Passa il referendum in Svizzera, la norma anti-omofobia diventa legge

La Svizzera rifiuta l'omofobia: trionfo al referendum, la legge resta in vigore Passa il referendum in Svizzera, la norma anti-omofobia diventa legge
Evangelisti Maggiorino | 11 Febbraio, 2020, 22:58

La Svizzera è contro l'omofobia.

Il 63,1% degli elettori svizzeri ha votato a favore del mantenimento della Legge contro il 36,9%.

I sostenitori delle mosse parlamentari affermano che i miglioramenti alle leggi svizzere contro il razzismo sono necessari e non impediranno il legittimo dibattito pubblico, a condizione che non si allontani dal fomentare l'odio o la discriminazione. La revisione di legge introduce esplicitamente nel Codice penale il divieto della discriminazione basata sull'orientamento sessuale, con lo scopo di proteggere le persone Lgbt.

Una norma contestata da conservatori e populisti, che parlano di "censura" e di "attentato alla libertà di espressione e di coscienza", temendo che la nuova legge possa diventare una scusante per sentenze motivate politicamente. Solo in tre piccoli cantoni di lingua tedesca, del centro e dell'Est del Paese, hanno prevalso i 'no'.
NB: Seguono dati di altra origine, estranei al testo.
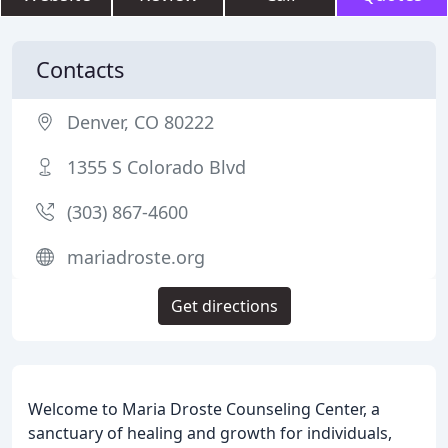
Contacts
Denver, CO 80222
1355 S Colorado Blvd
(303) 867-4600
mariadroste.org
Get directions
Welcome to Maria Droste Counseling Center, a
sanctuary of healing and growth for individuals,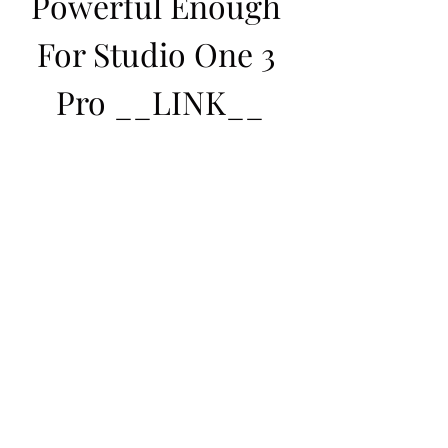
Powerful Enough 
For Studio One 3 
Pro __LINK__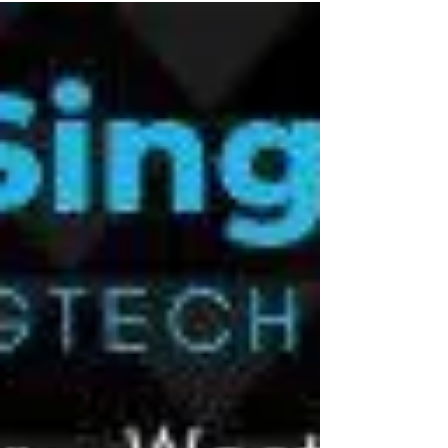
Cynopsis & traceto.io at Singapore
FinTech Festival 2019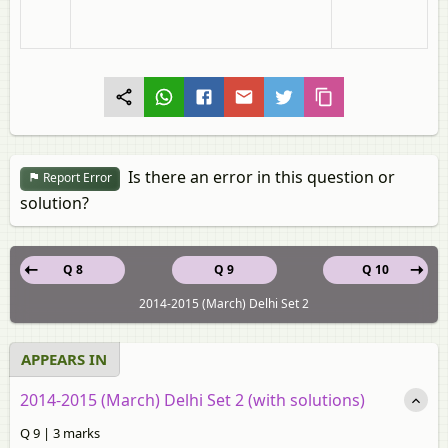
Is there an error in this question or
Report Error
solution?
Q 8
Q 9
Q 10
2014-2015 (March) Delhi Set 2
APPEARS IN
2014-2015 (March) Delhi Set 2 (with solutions)
Q 9 | 3 marks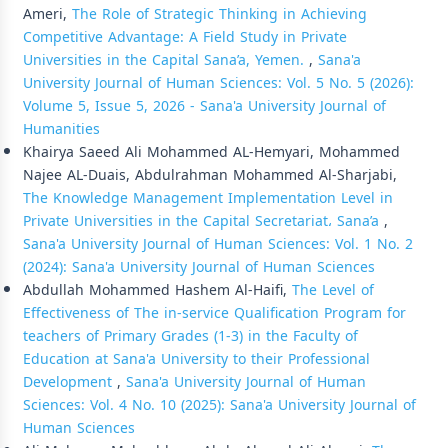
Ameri,
The Role of Strategic Thinking in Achieving
Competitive Advantage: A Field Study in Private
Universities in the Capital Sana’a, Yemen.
,
Sana'a
University Journal of Human Sciences: Vol. 5 No. 5 (2026):
Volume 5, Issue 5, 2026 - Sana'a University Journal of
Humanities
Khairya Saeed Ali Mohammed AL-Hemyari, Mohammed
Najee AL-Duais, Abdulrahman Mohammed Al-Sharjabi,
The Knowledge Management Implementation Level in
Private Universities in the Capital Secretariat، Sana’a
,
Sana'a University Journal of Human Sciences: Vol. 1 No. 2
(2024): Sana'a University Journal of Human Sciences
Abdullah Mohammed Hashem Al-Haifi,
The Level of
Effectiveness of The in-service Qualification Program for
teachers of Primary Grades (1-3) in the Faculty of
Education at Sana'a University to their Professional
Development
,
Sana'a University Journal of Human
Sciences: Vol. 4 No. 10 (2025): Sana'a University Journal of
Human Sciences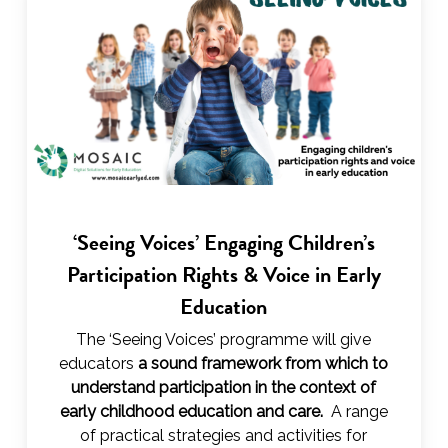
‘Seeing Voices’ Engaging Children’s
Participation Rights & Voice in Early
Education
The ‘Seeing Voices’ programme will give
educators
a sound framework from which to
understand participation in the context of
early childhood education and care.
A range
of practical strategies and activities for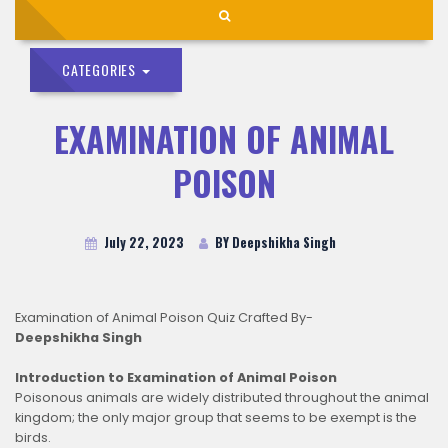
CATEGORIES
EXAMINATION OF ANIMAL
POISON
July 22, 2023
BY Deepshikha Singh
Examination of Animal Poison Quiz Crafted By-
Deepshikha Singh
Introduction to Examination of Animal Poison
Poisonous animals are widely distributed throughout the animal
kingdom; the only major group that seems to be exempt is the
birds.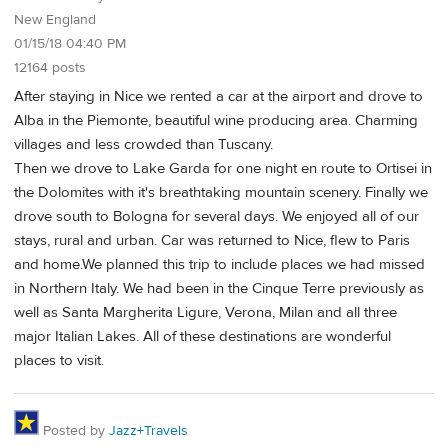
New England
01/15/18 04:40 PM
12164 posts
After staying in Nice we rented a car at the airport and drove to
Alba in the Piemonte, beautiful wine producing area. Charming
villages and less crowded than Tuscany.
Then we drove to Lake Garda for one night en route to Ortisei in
the Dolomites with it's breathtaking mountain scenery. Finally we
drove south to Bologna for several days. We enjoyed all of our
stays, rural and urban. Car was returned to Nice, flew to Paris
and home.We planned this trip to include places we had missed
in Northern Italy. We had been in the Cinque Terre previously as
well as Santa Margherita Ligure, Verona, Milan and all three
major Italian Lakes. All of these destinations are wonderful
places to visit.
Posted by
Jazz+Travels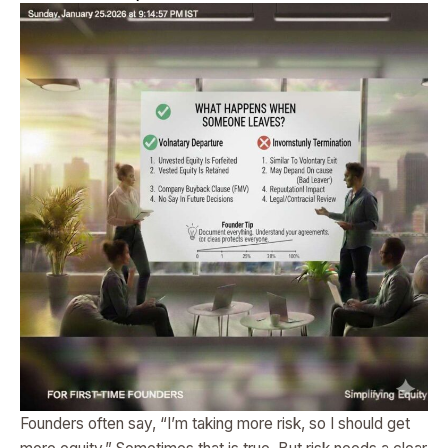
Founders often say, “I’m taking more risk, so I should get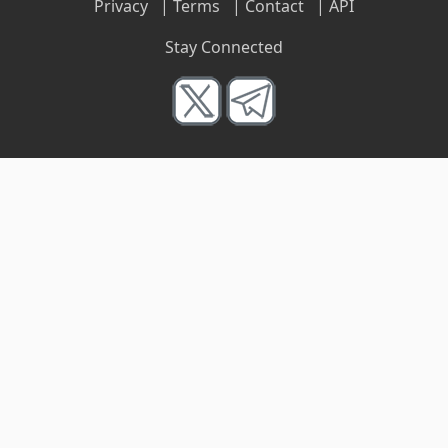
Privacy
|
Terms
|
Contact
|
API
Stay Connected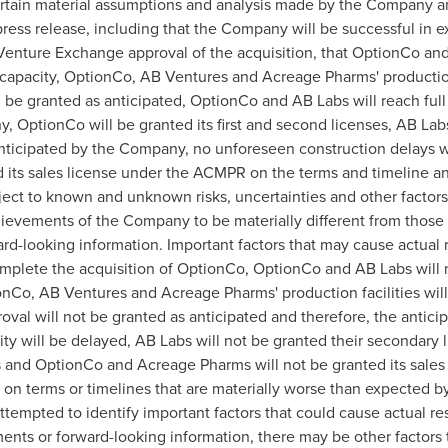
rtain material assumptions and analysis made by the Company an
ress release, including that the Company will be successful in ex
enture Exchange approval of the acquisition, that OptionCo and 
 capacity, OptionCo, AB Ventures and Acreage Pharms' production
ll be granted as anticipated, OptionCo and AB Labs will reach ful
, OptionCo will be granted its first and second licenses, AB Labs
anticipated by the Company, no unforeseen construction delays 
 its sales license under the ACMPR on the terms and timeline 
ect to known and unknown risks, uncertainties and other factors 
chievements of the Company to be materially different from those
d-looking information. Important factors that may cause actual re
mplete the acquisition of OptionCo, OptionCo and AB Labs will n
onCo, AB Ventures and Acreage Pharms' production facilities wil
roval will not be granted as anticipated and therefore, the anti
ity will be delayed, AB Labs will not be granted their secondary 
ses and OptionCo and Acreage Pharms will not be granted its sal
d on terms or timelines that are materially worse than expected
pted to identify important factors that could cause actual resul
ents or forward-looking information, there may be other factors t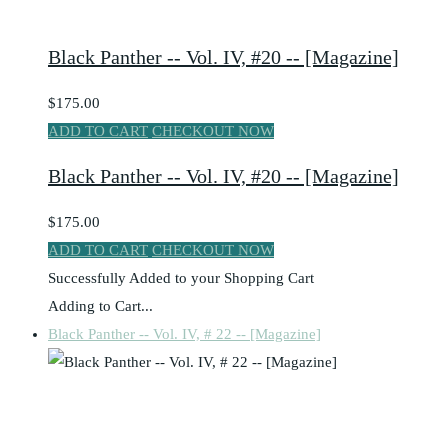
Black Panther -- Vol. IV, #20 -- [Magazine]
$175.00
ADD TO CART
CHECKOUT NOW
Black Panther -- Vol. IV, #20 -- [Magazine]
$175.00
ADD TO CART
CHECKOUT NOW
Successfully Added to your Shopping Cart
Adding to Cart...
Black Panther -- Vol. IV, # 22 -- [Magazine]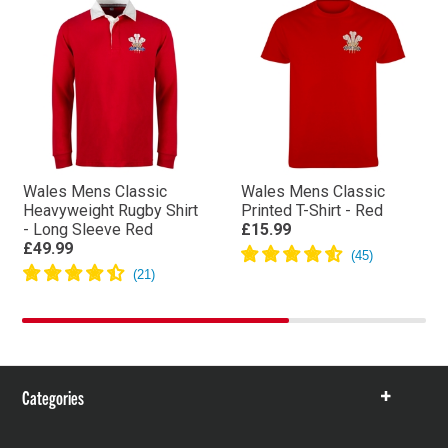
Wales Mens Classic
Wales Mens Classic
Heavyweight Rugby Shirt
Printed T-Shirt - Red
- Long Sleeve Red
£15.99
£49.99
Categories
Show
items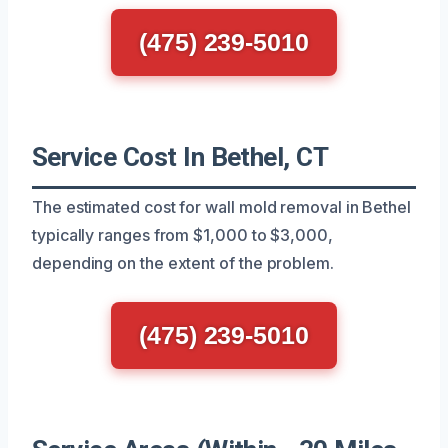
(475) 239-5010
Service Cost In Bethel, CT
The estimated cost for wall mold removal in Bethel
typically ranges from $1,000 to $3,000,
depending on the extent of the problem.
(475) 239-5010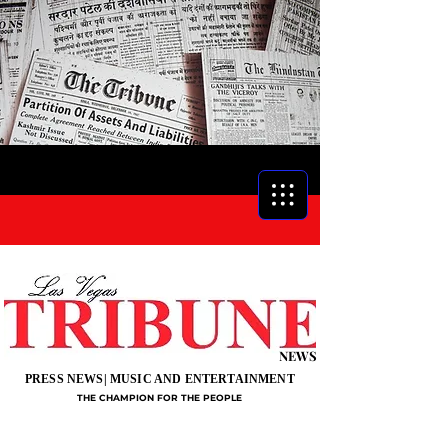
NEWS
PRESS NEWS| MUSIC AND ENTERTAINMENT
THE CHAMPION FOR THE PEOPLE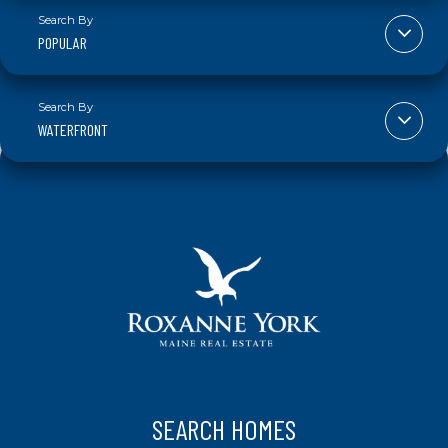
POPULAR
WATERFRONT
SEARCH HOMES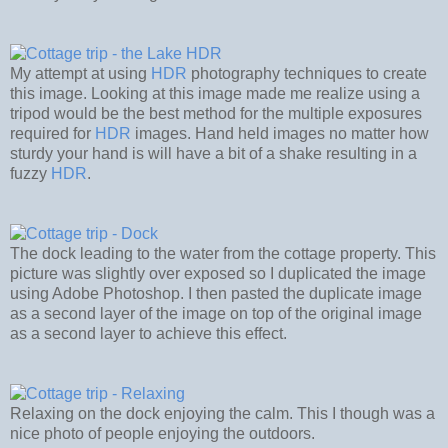
My attempt at using
HDR
photography techniques to create
this image. Looking at this image made me realize using a
tripod would be the best method for the multiple exposures
required for
HDR
images. Hand held images no matter how
sturdy your hand is will have a bit of a shake resulting in a
fuzzy
HDR
.
The dock leading to the water from the cottage property. This
picture was slightly over exposed so I duplicated the image
using Adobe Photoshop. I then pasted the duplicate image
as a second layer of the image on top of the original image
as a second layer to achieve this effect.
Relaxing on the dock enjoying the calm. This I though was a
nice photo of people enjoying the outdoors.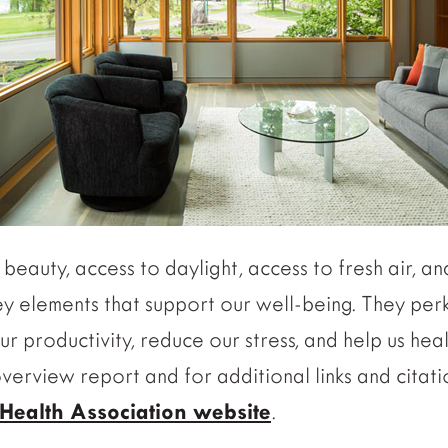
beauty, access to daylight, access to fresh air, a
ey elements that support our well-being. They pe
our productivity, reduce our stress, and help us he
 overview report and for additional links and citat
Health Association website
.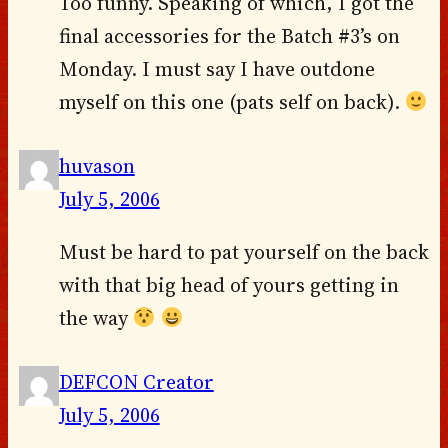
Too funny. Speaking of which, I got the
final accessories for the Batch #3’s on
Monday. I must say I have outdone
myself on this one (pats self on back).
huvason
July 5, 2006
Must be hard to pat yourself on the back
with that big head of yours getting in
the way
DEFCON Creator
July 5, 2006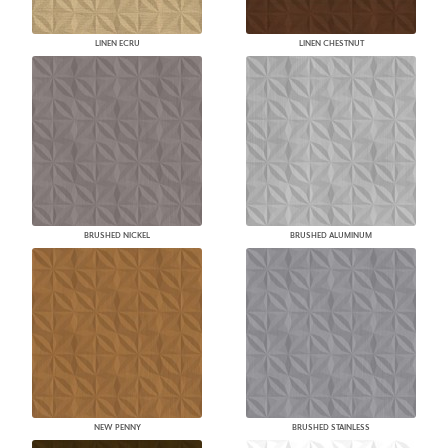
LINEN ECRU
LINEN CHESTNUT
BRUSHED NICKEL
BRUSHED ALUMINUM
NEW PENNY
BRUSHED STAINLESS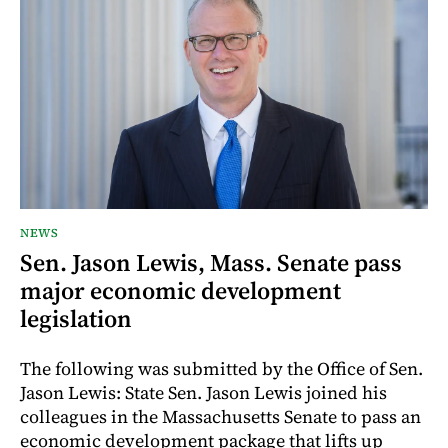
NEWS
Sen. Jason Lewis, Mass. Senate pass
major economic development
legislation
The following was submitted by the Office of Sen.
Jason Lewis: State Sen. Jason Lewis joined his
colleagues in the Massachusetts Senate to pass an
economic development package that lifts up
Svizzera manifesti elettorali sul referendum contro l’omofobia
Svizzera manifesti elettorali sul referendum contro l’omofobia

"Oggi non sono solo i diritti di lesbiche, omosessuali e bisessuali ad essere rafforzati, ma quelli di tutte le minoranze", ha commentato la co-presidente dell'Organizzazione svizzera delle lesbiche, Salome Zimmermann, citata dall'agenzia di stampa svizzera Keystone-Ats. Il testo in votazione era appoggiato dal governo e dalla maggioranza dei partiti. "L'odio e la discriminazione non hanno più posto nel nostro Paese".

Il risultato odierno mostra che la società è sempre più rivolta a un'apertura: "È difficile combattere contro lo spirito del tempo", ha aggiunto, precisando che non si è mai trattato di dover scegliere di essere "pro o contro l'omosessualità".

Il presidente dell'UDF Hans Moser, dal canto suo, ha ribadito che il "sì" odierno alle urne non è un lasciapassare per nuove rivendicazioni. Riguarderà ogni atteggiamento discriminatorio attuato a parole, per iscritto, per immagini o gesti, ma non si applicherà all'ambito familiare a ai gruppi di amici. Ristoranti, alberghi, trasporti, cinema o piscino non potranno rifiutare l'accesso di qualcuno per il suo orientamento sessuale. A Zurigo, invece, i favorevoli erano il 63,5%.